Managing Reproductive Disorders in Dairy Cows
Normal Ovarian Function in Cattle
In postpubertal cattle, two ovarian structures,
follicles and corpora lutea (CL), exist in various stages of growth or regression
during normal reproductive cycles. Unlike males, which continually produce
gametes throughout their life span, females recruit their gametes from a finite
population of oocytes established early during embryonic development. Folliculogenesis
is the process of forming mature follicles capable of ovulation from the pool
of nongrowing, primordial follicles in the ovary. As follicles grow, they
progress through several stages of development (Figure 1). In cattle, less
than 1% of the 100,000 follicles present at puberty will develop to maturity
and ovulate.
The primary functions of ovarian
follicles are: 1) to support and nurture a developing oocyte that is capable
of being fertilized after ovulation, 2) to secrete steroid hormones which
regulate the morphology and function of the reproductive organs as well as
reproductive behavior during estrus, and 3) to provide the precursor cells
that will luteinize and form the corpus luteum (CL) after ovulation (Iranni
and Hodgen, 1992).
Corpora lutea are transient endocrine gland
that form after ovulation from the tissues that previously constituted an
ovarian follicle. Luteal formation begins when increasing peripheral concentrations
of estradiol secreted by a developing follicle indirectly trigger a surge
of luteinizing hormone (LH) to be released from the anterior pituitary. This
LH surge initiates ovulation and luteinization of follicular granulosa and
thecal cells which shifts steroid biosynthesis from estrogens to progestins.

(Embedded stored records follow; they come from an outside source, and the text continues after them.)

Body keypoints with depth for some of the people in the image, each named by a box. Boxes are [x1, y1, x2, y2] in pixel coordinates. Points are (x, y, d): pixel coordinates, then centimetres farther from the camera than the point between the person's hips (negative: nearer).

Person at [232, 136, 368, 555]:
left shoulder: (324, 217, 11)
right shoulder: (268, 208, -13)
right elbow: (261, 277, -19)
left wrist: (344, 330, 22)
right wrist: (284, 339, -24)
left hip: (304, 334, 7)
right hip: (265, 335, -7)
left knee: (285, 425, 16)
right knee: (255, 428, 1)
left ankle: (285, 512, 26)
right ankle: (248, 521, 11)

Progesterone is the primary steroid product of the CL, and it is required
for normal implantation and maintenance of pregnancy in cattle. If pregnancy
does not occur or fails to be established, the CL regresses in response to
prostaglandin F2a (PGF2a) secreted by the uterus (Brunner et al.,
1969; Boding, 1974). In nonpregnant cows, luteal regression normally occurs
around Day 16 to 18 after ovulation. Administration of PGF2a or one of its analogues from Day 6 to 16
after ovulation induces luteolysis in nearly all animals, whereas the CL is
refractory to PGF2a-induced luteolysis from Day 1 to 5 after
ovulation.
Follicular Waves
Scientific
studies using transrectal ultrasonography have led to clarification of the
nature of antral follicular development in cattle (Pierson and Ginther, 1984).

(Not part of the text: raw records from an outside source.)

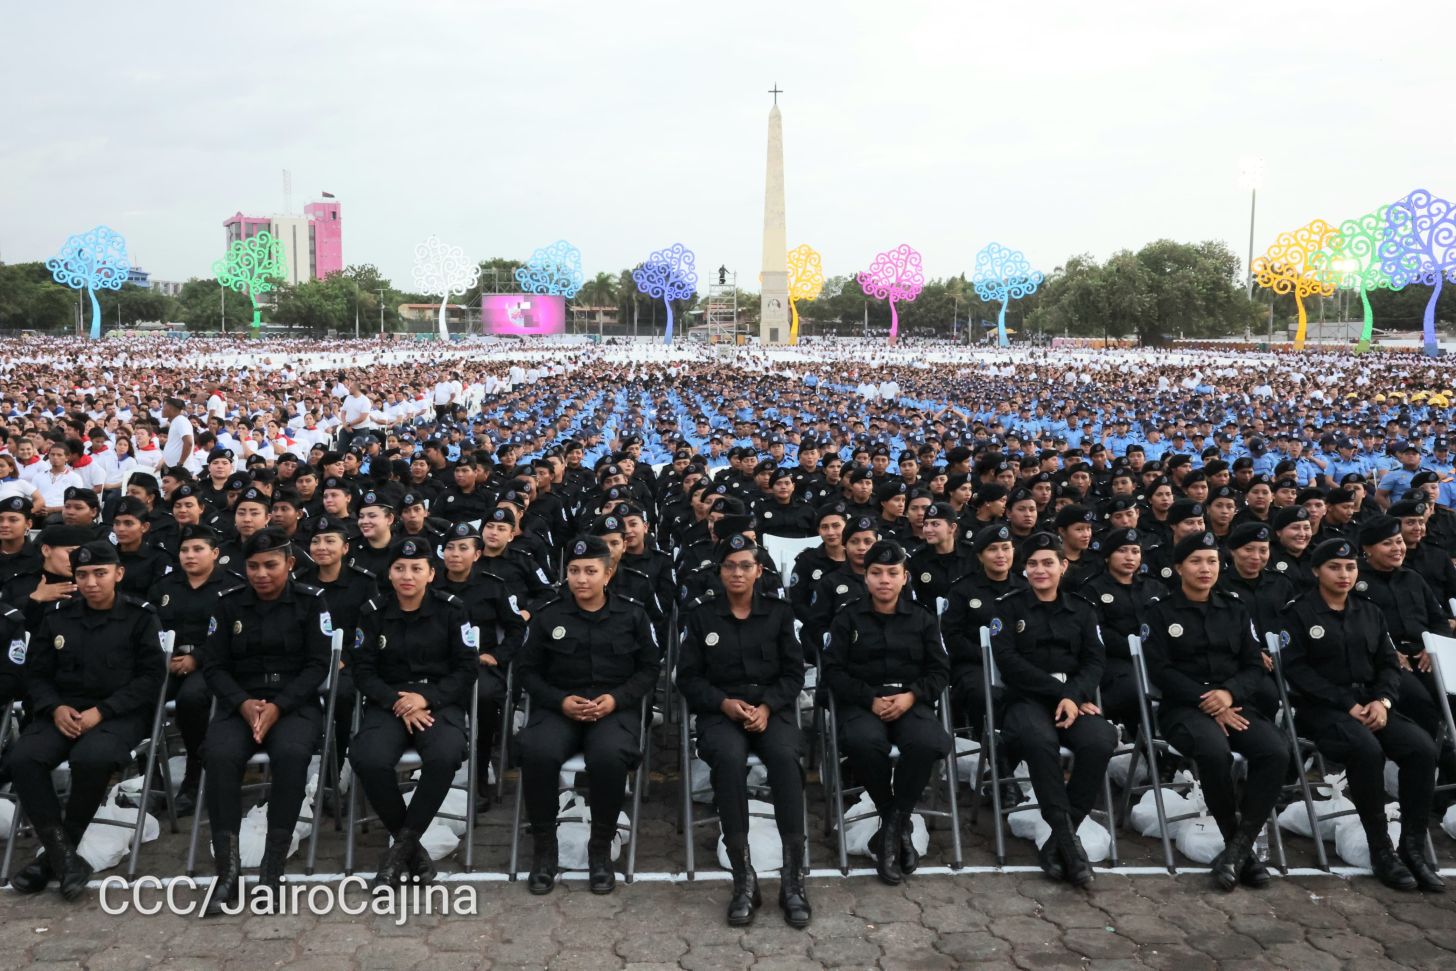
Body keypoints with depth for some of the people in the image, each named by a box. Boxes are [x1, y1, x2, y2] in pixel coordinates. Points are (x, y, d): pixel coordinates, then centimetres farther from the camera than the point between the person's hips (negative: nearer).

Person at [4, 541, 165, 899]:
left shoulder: (140, 616, -1)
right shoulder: (56, 616, 11)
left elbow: (151, 675, -5)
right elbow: (36, 673, 13)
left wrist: (101, 711, -16)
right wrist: (55, 708, -8)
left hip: (120, 712, -4)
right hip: (64, 709, 4)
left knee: (90, 759, -34)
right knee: (21, 759, -25)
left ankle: (54, 855, -11)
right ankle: (65, 857, -20)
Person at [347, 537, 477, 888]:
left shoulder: (451, 610, 1)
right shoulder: (373, 612, 6)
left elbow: (466, 667, 0)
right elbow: (362, 669, 4)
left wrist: (427, 698, -15)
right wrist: (397, 703, -13)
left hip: (439, 701, -1)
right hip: (389, 702, 2)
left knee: (445, 756, -35)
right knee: (366, 759, -31)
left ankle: (401, 845, -12)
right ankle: (411, 846, -7)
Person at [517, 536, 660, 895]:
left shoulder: (632, 615, 6)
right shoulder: (547, 616, 6)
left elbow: (649, 669, 8)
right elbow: (529, 671, 9)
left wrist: (616, 698, -9)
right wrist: (560, 701, -9)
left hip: (614, 709, -1)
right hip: (559, 708, 1)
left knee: (610, 756, -35)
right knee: (536, 753, -32)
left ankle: (601, 847, -9)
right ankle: (544, 844, -8)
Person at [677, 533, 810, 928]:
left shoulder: (779, 611, 9)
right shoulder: (701, 614, 7)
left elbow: (794, 672, 6)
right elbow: (689, 677, 5)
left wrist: (767, 706, -13)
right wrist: (725, 703, -13)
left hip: (772, 708, 1)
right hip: (720, 711, 0)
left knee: (785, 756, -33)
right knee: (729, 758, -35)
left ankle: (793, 878, -25)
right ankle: (744, 877, -26)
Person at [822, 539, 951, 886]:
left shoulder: (923, 618, 13)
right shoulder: (847, 617, 7)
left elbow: (939, 670, 10)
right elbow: (833, 670, 1)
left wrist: (912, 696, -11)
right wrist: (871, 700, -14)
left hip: (910, 701, 1)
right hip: (863, 702, -1)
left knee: (928, 742, -35)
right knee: (862, 741, -37)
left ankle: (893, 824, -13)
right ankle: (898, 823, -12)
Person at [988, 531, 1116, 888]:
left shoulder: (1081, 610, 19)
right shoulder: (1008, 607, 9)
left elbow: (1095, 659, 6)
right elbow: (1008, 660, -3)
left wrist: (1074, 695, -15)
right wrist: (1059, 690, -13)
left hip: (1073, 697, 3)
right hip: (1027, 698, -2)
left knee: (1100, 740, -32)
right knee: (1039, 739, -38)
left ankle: (1057, 842, -21)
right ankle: (1067, 838, -28)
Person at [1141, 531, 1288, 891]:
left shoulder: (1235, 609, 16)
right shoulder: (1160, 611, 4)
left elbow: (1255, 667, 10)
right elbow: (1160, 671, -4)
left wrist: (1229, 692, -12)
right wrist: (1206, 700, -15)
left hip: (1233, 704, 4)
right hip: (1184, 707, -4)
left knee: (1276, 751, -27)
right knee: (1215, 750, -35)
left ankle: (1239, 847, -19)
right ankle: (1239, 844, -13)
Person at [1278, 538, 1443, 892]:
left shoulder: (1370, 612, 17)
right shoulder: (1299, 612, -1)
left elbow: (1389, 663, 13)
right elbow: (1297, 669, -10)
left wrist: (1382, 700, -8)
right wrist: (1347, 704, -17)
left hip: (1370, 702, 5)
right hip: (1322, 707, -5)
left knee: (1422, 747, -22)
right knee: (1367, 749, -34)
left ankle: (1413, 847, -13)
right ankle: (1380, 848, -20)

The first studies using ultrasound revealed that follicular growth occurs
in waves, each wave culminating with formation of a large follicle (Figure
2).
A
follicular wave begins with emergence of a group or cohort of small antral
follicles just before the day of ovulation. During the next several days,
one of the follicles in this cohort continues to grow and becomes dominant,
thereby suppressing emergence of a new follicular wave. As the dominant follicle
continues to grow, growth of the remaining follicles in the cohort ceases
or slows, and these subordinate follicles eventually undergo atresia. A second
wave of growth emerges on approximately Day 10 after ovulation and, for three-wave
cycles, an additional wave emerges at Day 16 after ovulation. For both two
and three-wave cycles, the ovulatory follicle arises from the final wave (Ginther
et al., 1996).
Under
most circumstances, follicular waves ensure that only one follicle capable
of undergoing ovulation is present at any given time during the estrous cycle.
In general, primiparous and multiparous lactating dairy cows exhibit more
two-wave cycles, whereas nulliparous dairy heifers tend to exhibit more three
wave cycles. Some factors that may influence the number of waves per estrous
cycle in dairy cattle include dietary intake (Murphy et al., 1991) age, parity,
and lactational status (Lucy et al., 1992).